Bring your golf clubs out for good — a good cause, that is. On Thursday, the Oklahoma Association for Justice will partner with The Education and Employment Ministry (TEEM) to host the second annual charity golf tournament, Tee Off for TEEM.
TEEM is a nonprofit that works to reduce poverty, homelessness and unemployment in Oklahoma. When it was founded in 1987, the organization primarily focused on helping men with substance-abuse problems.
Since then, it has served more than 12,000 people and expanded its mission to provide education, job training, job placement assistance and social services to those in need.
Approximately 22 percent of TEEM clients have no high school diploma; 30 percent are homeless; 15 percent are single parents; and 40 percent are ex-inmates.
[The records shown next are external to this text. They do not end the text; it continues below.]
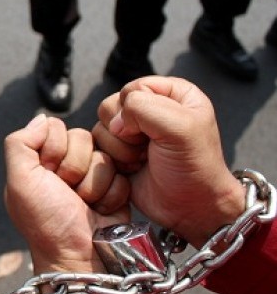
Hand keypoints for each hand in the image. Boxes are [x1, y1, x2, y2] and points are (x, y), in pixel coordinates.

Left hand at [4, 114, 129, 273]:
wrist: (80, 258)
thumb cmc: (46, 224)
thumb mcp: (19, 182)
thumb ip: (19, 144)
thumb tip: (40, 119)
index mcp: (38, 161)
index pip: (53, 126)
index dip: (53, 148)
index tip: (48, 175)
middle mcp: (63, 165)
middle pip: (81, 136)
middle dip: (75, 167)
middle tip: (67, 192)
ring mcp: (91, 176)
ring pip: (103, 154)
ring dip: (94, 183)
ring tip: (84, 204)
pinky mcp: (115, 188)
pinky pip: (122, 172)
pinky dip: (112, 194)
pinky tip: (101, 210)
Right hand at [93, 76, 244, 247]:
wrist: (189, 206)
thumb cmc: (194, 168)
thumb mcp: (180, 126)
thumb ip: (142, 107)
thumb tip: (115, 121)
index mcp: (173, 93)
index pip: (134, 87)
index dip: (136, 109)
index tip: (154, 130)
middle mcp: (152, 109)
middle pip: (112, 105)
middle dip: (125, 131)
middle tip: (147, 146)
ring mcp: (133, 131)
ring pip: (102, 126)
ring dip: (119, 148)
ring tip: (142, 159)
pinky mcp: (119, 151)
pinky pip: (98, 145)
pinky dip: (112, 160)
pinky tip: (133, 168)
All of the program’s clients live at or below the federal poverty level.
Lindsey Flowers, TEEM’s development and public relations coordinator, explained that its development workshops are intended to eliminate barriers within the community.
“Every Monday morning, the organization opens its doors to the first 15 people in line. That week, the education service works to teach specific skills like keyboarding and Microsoft Office,” said Flowers.
This year, more than 70 percent of clients have found employment.
It costs around $1,000 for an individual to go through TEEM’s program, but the organization is only growing.
“TEEM has two large fundraising events a year,” said Sarah Blaney, TEEM’s development director. “So this is a very important activity for us … and the event this year is going to be a lot of fun. We have some great players that are new to TEEM and who will be joining us in addition to our friends at OAJ.”
Local attorney and TEEM board member Rodney Hunsinger said he’s happy to to celebrate a great cause at Edmond’s Rose Creek Golf Club.
“I am most excited about generating awareness to the mission of TEEM.
It is a beautiful course and the perfect venue for this event,” he said.
OAJ hopes to raise more than $20,000. Blaney said all proceeds will benefit TEEM.
“This includes everything from feeding two meals a day to our clients, to the operation of our clothing closet and less exciting things like keeping our lights on,” she said.